Von Björn Schwentker | 30.12.2008
    Für die Betroffenen ist es jedes Mal wie ein kleiner Tod. Ein Tod, den sie kommen hören, in ihrer Brust, direkt am Herzen. Wie ein Blitzgerät, das sich auflädt, surren die Kondensatoren eines implantierten Defibrillators, der Menschen mit Herzrhythmusstörungen vor dem Herzversagen schützen soll. Stellt das Gerät in der Brust fest, dass die Pumpe aus dem Takt gerät, beginnt es hörbar zu surren. Und dann kommt der Schock: Ein Stromschlag von 4000 Volt.

    "Das Herz hört im Grunde für einen Augenblick auf zu schlagen, das ganze Herzgewebe wird sozusagen wieder in den Ruhezustand geschossen. Mit einem Hammerschlag. Und der ist extrem schmerzhaft, die meisten Patienten verlieren das Bewusstsein darüber,"

    sagt Stefan Luther, Physiker am Max-Planck-Institut für Dynamik und Selbstorganisation in Göttingen. Er hat eine sanfte Methode gefunden, das Herz wieder in Takt zu bringen. Statt eines starken Stromstoßes nutzt er lauter schwache Pulse. Die physikalische Erkenntnis dahinter: Das Herz funktioniert elektrisch. Also lässt es sich auch elektrisch steuern. Im rechten Vorhof des Herzgefäßes gibt der so genannte Sinusknoten durch kleine Stromschläge den Takt vor. Bei Kranken gerät der Rhythmus jedoch durcheinander, weil der Strom sich ungleichmäßig über das Herz ausbreitet. Auf dem Muskel entstehen chaotische Spannungsmuster und das Herz beginnt zu flattern, man sagt, "zu fibrillieren". Als Physiker Stefan Luther, Fachmann für chaotische Systeme, solche Spannungsmuster kranker Herzen sah, entdeckte er, was Ärzte vor ihm Jahrzehnte nicht erkannten: Verpasst ein Defibrillator einem flatternden Herz eine regelmäßige Sequenz kleiner Strompulse, verschwindet das Chaos und der ordentliche Takt kommt zurück. Ohne Schock-Stromschlag und starke Schmerzen. Dazu müssen die implantierbaren Defibrillatoren von heute nicht einmal umständlich umgebaut werden. Sondern nur neu programmiert. Mit solchen Geräten könnte schlagartig viel mehr Menschen geholfen werden als bisher, glaubt Markus Zabel, Kardiologe am Herzzentrum Göttingen der dortigen Uniklinik.
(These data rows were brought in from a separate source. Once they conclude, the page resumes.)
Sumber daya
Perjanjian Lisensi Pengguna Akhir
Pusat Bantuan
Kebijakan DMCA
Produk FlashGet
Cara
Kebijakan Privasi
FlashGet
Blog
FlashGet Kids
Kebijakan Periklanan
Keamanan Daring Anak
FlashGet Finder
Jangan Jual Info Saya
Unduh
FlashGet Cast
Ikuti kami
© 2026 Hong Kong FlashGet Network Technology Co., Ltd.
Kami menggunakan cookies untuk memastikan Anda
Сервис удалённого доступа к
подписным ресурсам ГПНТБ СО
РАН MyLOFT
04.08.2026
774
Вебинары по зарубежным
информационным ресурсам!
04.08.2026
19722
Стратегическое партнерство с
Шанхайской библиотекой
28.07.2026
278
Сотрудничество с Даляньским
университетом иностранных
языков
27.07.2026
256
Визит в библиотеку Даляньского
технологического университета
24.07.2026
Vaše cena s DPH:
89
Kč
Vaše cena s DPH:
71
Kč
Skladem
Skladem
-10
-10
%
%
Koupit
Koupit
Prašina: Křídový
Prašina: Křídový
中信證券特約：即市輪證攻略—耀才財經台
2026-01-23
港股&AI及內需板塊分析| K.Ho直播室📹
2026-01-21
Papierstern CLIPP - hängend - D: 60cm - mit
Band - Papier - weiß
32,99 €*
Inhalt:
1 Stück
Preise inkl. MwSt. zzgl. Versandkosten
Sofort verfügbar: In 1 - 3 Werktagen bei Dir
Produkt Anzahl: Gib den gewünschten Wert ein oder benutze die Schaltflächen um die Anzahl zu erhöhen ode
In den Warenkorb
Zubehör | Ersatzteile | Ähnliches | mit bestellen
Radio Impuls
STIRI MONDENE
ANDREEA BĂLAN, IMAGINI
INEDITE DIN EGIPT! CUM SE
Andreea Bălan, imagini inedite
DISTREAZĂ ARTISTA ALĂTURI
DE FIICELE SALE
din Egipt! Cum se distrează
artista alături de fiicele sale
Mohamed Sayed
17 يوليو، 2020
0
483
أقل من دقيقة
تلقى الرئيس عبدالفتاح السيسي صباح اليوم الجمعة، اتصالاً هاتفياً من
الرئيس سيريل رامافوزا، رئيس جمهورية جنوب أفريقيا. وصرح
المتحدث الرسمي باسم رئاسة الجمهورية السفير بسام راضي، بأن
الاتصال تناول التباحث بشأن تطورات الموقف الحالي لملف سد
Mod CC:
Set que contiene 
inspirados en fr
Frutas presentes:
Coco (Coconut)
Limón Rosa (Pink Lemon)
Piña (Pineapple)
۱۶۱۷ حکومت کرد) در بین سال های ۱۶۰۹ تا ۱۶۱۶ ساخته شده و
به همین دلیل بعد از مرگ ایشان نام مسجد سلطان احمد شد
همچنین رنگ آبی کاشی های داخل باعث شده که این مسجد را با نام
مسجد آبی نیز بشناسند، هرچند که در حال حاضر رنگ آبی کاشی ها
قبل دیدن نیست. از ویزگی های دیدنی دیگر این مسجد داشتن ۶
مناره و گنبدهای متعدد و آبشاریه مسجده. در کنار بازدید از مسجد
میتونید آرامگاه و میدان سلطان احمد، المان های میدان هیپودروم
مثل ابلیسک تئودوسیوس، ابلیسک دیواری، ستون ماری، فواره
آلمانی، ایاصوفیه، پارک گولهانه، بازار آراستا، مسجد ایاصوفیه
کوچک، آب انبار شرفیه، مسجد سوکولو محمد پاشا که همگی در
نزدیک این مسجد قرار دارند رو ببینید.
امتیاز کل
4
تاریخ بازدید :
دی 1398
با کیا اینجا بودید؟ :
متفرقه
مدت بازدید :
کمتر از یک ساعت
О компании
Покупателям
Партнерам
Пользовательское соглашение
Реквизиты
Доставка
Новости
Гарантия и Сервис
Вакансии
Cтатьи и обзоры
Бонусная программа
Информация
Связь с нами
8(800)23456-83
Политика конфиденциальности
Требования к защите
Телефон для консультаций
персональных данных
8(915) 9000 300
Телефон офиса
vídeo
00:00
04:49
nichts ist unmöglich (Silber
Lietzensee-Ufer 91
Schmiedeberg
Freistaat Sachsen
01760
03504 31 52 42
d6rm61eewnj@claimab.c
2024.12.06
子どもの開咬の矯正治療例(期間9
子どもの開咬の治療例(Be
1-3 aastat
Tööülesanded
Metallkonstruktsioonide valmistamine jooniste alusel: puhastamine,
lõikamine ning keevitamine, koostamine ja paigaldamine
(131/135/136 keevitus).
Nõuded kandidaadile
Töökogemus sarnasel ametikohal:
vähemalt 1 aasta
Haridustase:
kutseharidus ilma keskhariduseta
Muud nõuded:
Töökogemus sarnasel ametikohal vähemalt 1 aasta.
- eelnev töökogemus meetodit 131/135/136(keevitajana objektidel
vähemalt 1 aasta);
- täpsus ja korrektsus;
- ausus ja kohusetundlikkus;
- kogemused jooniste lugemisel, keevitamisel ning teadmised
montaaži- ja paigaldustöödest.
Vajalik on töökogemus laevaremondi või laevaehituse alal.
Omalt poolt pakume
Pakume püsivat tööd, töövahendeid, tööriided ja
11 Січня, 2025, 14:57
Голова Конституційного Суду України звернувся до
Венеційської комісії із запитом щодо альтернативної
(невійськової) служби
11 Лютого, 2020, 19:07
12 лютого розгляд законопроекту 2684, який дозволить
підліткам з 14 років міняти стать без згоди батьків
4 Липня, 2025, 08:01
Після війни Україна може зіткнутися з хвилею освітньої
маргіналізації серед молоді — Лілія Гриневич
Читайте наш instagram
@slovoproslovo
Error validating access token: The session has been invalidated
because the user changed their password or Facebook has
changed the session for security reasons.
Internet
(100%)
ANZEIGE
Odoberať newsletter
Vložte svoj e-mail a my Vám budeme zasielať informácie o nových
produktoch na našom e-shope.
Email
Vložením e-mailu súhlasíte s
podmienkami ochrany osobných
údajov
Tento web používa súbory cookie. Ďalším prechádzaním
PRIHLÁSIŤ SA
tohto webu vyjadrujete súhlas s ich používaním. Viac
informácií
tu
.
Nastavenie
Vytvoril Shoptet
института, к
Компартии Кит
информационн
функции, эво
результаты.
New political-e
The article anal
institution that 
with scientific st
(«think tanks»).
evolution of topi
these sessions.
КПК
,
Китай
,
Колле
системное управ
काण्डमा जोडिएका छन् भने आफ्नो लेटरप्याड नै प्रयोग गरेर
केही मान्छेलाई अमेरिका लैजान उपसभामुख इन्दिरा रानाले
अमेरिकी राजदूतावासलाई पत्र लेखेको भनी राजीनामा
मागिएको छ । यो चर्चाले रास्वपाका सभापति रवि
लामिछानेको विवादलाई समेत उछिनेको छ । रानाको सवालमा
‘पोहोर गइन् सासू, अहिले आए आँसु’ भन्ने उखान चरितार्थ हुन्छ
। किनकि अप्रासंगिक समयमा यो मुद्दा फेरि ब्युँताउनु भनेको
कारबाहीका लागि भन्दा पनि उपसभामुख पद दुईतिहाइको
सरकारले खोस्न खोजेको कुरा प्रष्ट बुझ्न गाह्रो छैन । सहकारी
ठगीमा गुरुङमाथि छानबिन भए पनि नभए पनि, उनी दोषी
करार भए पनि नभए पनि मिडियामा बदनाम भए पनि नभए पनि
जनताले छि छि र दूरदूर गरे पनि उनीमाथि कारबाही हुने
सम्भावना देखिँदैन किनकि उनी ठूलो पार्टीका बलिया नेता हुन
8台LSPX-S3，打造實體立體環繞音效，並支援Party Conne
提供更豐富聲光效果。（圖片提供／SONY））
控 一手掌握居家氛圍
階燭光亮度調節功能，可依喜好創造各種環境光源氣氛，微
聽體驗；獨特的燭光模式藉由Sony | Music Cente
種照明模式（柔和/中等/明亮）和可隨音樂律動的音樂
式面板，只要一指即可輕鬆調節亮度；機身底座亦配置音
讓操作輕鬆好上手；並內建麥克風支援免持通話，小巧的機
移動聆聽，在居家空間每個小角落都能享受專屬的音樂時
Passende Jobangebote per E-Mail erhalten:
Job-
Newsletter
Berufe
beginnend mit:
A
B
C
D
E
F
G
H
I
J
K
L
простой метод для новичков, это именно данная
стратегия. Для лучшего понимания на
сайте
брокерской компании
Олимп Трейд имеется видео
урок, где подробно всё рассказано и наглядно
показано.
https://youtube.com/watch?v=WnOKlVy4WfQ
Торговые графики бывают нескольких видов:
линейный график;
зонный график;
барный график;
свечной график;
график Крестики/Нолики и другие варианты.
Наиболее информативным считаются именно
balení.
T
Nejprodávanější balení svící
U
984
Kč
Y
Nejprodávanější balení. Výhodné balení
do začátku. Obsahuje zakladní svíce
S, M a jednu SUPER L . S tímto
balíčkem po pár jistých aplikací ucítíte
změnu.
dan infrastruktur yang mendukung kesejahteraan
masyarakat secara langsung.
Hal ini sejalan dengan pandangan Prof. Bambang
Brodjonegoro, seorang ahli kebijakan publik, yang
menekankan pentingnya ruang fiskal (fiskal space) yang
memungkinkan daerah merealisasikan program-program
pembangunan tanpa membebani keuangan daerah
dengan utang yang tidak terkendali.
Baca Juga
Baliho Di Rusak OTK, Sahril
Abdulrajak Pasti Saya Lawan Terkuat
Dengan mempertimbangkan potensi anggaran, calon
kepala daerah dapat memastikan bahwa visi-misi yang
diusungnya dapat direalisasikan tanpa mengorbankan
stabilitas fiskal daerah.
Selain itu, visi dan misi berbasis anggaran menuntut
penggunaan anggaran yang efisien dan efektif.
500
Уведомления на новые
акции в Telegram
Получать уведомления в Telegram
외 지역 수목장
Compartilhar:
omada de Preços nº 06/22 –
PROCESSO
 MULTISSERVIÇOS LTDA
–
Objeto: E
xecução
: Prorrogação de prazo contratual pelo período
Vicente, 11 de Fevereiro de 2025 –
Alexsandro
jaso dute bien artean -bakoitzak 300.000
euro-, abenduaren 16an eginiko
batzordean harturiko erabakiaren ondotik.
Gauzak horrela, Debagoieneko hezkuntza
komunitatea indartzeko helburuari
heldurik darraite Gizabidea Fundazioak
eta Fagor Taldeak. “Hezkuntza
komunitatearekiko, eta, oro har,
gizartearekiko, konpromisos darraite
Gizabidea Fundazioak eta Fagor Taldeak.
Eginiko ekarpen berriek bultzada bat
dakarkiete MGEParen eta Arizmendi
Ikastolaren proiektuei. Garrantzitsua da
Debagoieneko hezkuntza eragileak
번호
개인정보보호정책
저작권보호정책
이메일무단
    "Das Problem ist immens. Allein in Deutschland versterben pro Jahr 300.000 Menschen an einem plötzlichen Herztod, der in 80 Prozent der Fälle durch schnelle Herzrhythmusstörungen von der Kammer bedingt ist, und diese könnte ein implantierter Defibrillator sehr gut erkennen und auch zuverlässig und sicher beenden."

    Doch bisher waren die Geräte zu teuer, um sie im großen Stil zu implantieren. Mehrere Tausend Euro kostet ein Defibrillator, und nach fünf Jahren muss er komplett ersetzt werden, da wegen der starken Stromstöße die Batterie leer ist. Nach der neuen Methode mit schwachen Stromstößen könnte die Batterie zehnmal länger halten. Ein Segen für die Patienten, die unter den bisherigen Geräten nicht nur wegen der Stromschocks leiden.

    "Wenn ein junger Patient mit einem Herzfehler mit 20 so ein Gerät bekommen muss, wenn der noch 50 Jahre lebt, sind das hochgerechnet zehn Austauschoperationen, das erscheint uns viel zu viel, so dass wir darauf drängen, dass die Laufzeit eines solchen Gerätes verlängert wird. Deutlich verlängert wird."

    Im Experiment hat die Methode bisher nur am Teil eines Hundeherzens funktioniert. Die Versuche müssen nun am ganzen Herzen, dann am ganzen Tier und schließlich an menschlichen Patienten wiederholt werden. Am Hundeherzen allerdings machte das neue Verfahren den Rhythmusstörungen effizient den Garaus.

    "In den Experimenten haben wir Wahrscheinlichkeiten von 90 Prozent, dass wir das beenden können. Schaffen wir es nicht, gibt es immer noch den einen etablierten Schock, um das zu beenden."

    Stefan Luther glaubt, dass sich die Erfolgsquote der neuen Technik noch weiter erhöhen lässt, schließlich steht die Entwicklung noch ganz am Anfang. Um mittels der Physik das Chaos aus dem menschlichen Herzen zu verbannen, braucht es eben seine Zeit.